Brain damage resulting from alcohol consumption continues to progress until at least the sixth week of sobriety. “Until now, nobody could believe that in the absence of alcohol the damage in the brain would progress,” said research coordinator Dr Santiago Canals from the Institute of Neurosciences.

The study used MRI to look at the brain of 91 patients with an average age of 46; all with an alcohol-induced disorder. To compare the neuroimages the researches had a control group consisting of 36 healthy men with an average age of 41.

The participants were hospitalised in a detoxification program, where researches could closely monitor the consumption of any addictive substances. As a result, abstinence is guaranteed and it can be followed closely. The period of abstinence is “critical because relapses lead to chronic alcohol consumption,” noted Dr Canals.

Rats and Alcohol Dependence

The research also involves a parallel study with rats with a preference for alcohol. This section of the study “allows to monitor the transition from normal to alcohol dependence in the brain, a process that is not possible to see in humans,” notes the lead author of the research Dr Silvia de Santis, from the Institute of Neurosciences.

The results show that alcohol consumption results in a generalised change in the white matter, which is the set of fibres that connect different parts of the brain. The changes are stronger in the corpus callosum and the fimbria. The corpus callosum is associated with the communication between both hemispheres of the brain. “The fimbria contains the nerve fibres that communicate the hippocampus, a fundamental structure for the formation of memories, with the nucleus accumbens and the prefrontal cortex,” explains Dr Canals.

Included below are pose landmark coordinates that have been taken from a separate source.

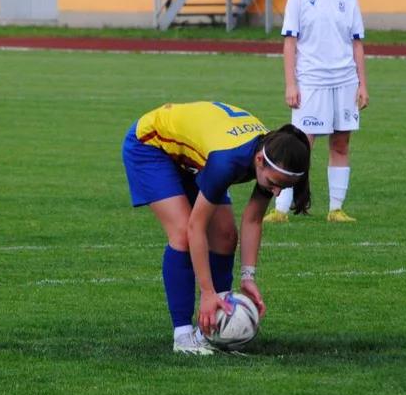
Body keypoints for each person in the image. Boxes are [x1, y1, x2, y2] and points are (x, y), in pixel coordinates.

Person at [122, 101, 312, 355]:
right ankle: (182, 336)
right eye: (274, 184)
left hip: (195, 156)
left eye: (283, 188)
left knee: (224, 235)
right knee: (182, 234)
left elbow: (253, 219)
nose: (276, 192)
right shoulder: (228, 162)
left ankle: (214, 329)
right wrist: (207, 292)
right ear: (259, 160)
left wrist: (248, 278)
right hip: (150, 146)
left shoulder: (273, 153)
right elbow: (195, 228)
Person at [264, 0, 369, 225]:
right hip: (311, 83)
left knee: (340, 145)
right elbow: (290, 44)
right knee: (299, 146)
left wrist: (362, 84)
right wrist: (290, 84)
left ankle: (336, 209)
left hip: (345, 81)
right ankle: (281, 209)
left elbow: (357, 44)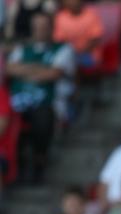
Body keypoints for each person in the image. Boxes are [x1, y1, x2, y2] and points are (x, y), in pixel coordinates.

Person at [7, 11, 75, 181]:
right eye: (36, 27)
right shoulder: (23, 48)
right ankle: (16, 164)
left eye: (44, 27)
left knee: (42, 118)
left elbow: (53, 74)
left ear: (51, 28)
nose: (40, 31)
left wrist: (25, 70)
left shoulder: (64, 49)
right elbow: (9, 69)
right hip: (19, 102)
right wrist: (39, 69)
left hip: (48, 104)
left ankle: (39, 161)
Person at [53, 0, 103, 69]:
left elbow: (95, 38)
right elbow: (60, 40)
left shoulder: (91, 15)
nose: (74, 2)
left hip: (89, 54)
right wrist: (70, 53)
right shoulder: (60, 17)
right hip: (68, 54)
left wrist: (80, 52)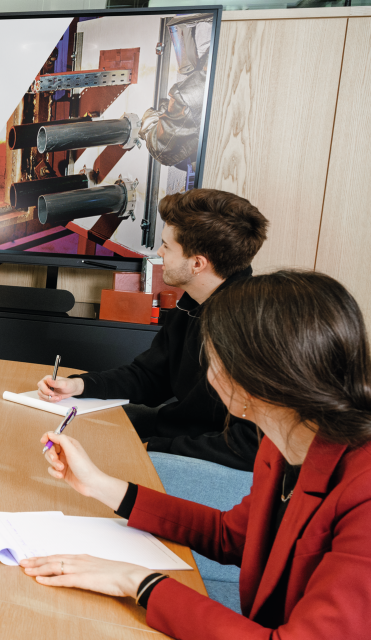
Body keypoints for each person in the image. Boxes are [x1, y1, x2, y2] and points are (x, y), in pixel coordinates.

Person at [23, 270, 371, 638]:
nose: (208, 372)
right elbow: (229, 537)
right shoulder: (285, 440)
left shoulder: (361, 492)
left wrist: (138, 582)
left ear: (255, 376)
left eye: (213, 356)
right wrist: (99, 485)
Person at [38, 188, 269, 470]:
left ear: (197, 263)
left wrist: (151, 449)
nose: (159, 253)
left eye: (167, 246)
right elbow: (149, 376)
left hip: (200, 460)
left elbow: (249, 444)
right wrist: (80, 385)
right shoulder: (191, 304)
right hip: (172, 435)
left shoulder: (255, 328)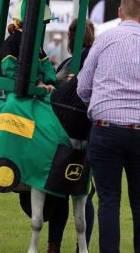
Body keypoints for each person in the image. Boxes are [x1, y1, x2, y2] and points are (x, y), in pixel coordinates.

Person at [77, 0, 140, 252]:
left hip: (106, 130)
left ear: (119, 12)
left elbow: (83, 87)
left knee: (108, 200)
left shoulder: (104, 41)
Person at [46, 18, 96, 253]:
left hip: (64, 136)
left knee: (60, 192)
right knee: (83, 192)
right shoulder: (96, 59)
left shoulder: (69, 62)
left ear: (70, 37)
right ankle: (81, 247)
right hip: (88, 134)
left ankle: (53, 246)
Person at [0, 0, 57, 93]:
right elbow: (10, 68)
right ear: (31, 22)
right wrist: (36, 83)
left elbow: (46, 65)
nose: (43, 26)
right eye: (42, 22)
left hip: (38, 90)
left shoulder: (35, 43)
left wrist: (50, 82)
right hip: (19, 93)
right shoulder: (12, 41)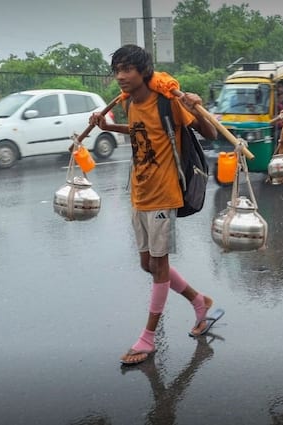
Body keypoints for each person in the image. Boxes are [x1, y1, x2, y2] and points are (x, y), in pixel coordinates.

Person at [88, 44, 219, 365]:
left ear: (143, 72)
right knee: (147, 265)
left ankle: (147, 339)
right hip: (140, 192)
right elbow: (140, 134)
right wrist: (109, 128)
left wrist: (196, 107)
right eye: (117, 70)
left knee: (158, 267)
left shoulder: (167, 102)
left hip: (164, 194)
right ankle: (199, 300)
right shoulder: (132, 103)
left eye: (127, 70)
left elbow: (211, 133)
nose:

The damaging effects of alcohol in the brain are well known, but there’s still a lack of diagnostics markers to characterise alcohol induce brain damage. The researchers from Spain and Germany are working on this further. They are focusing now on distinguishing the inflammatory and degenerative processes independently and more accurately. The goal is to understand the progression during the early abstinence phase on people with alcohol abuse problems. The beginning of abstinence is a key phase due to the high rate of relapse it represents.

Excessive alcohol consumption is responsible for approximately 3,3 million worldwide deaths annually and is the source of at least 200 diseases. According to AA Netherlands, approximately 4,400 people die annually in The Netherlands due to alcohol misuse and there are at least 300,000 alcoholics.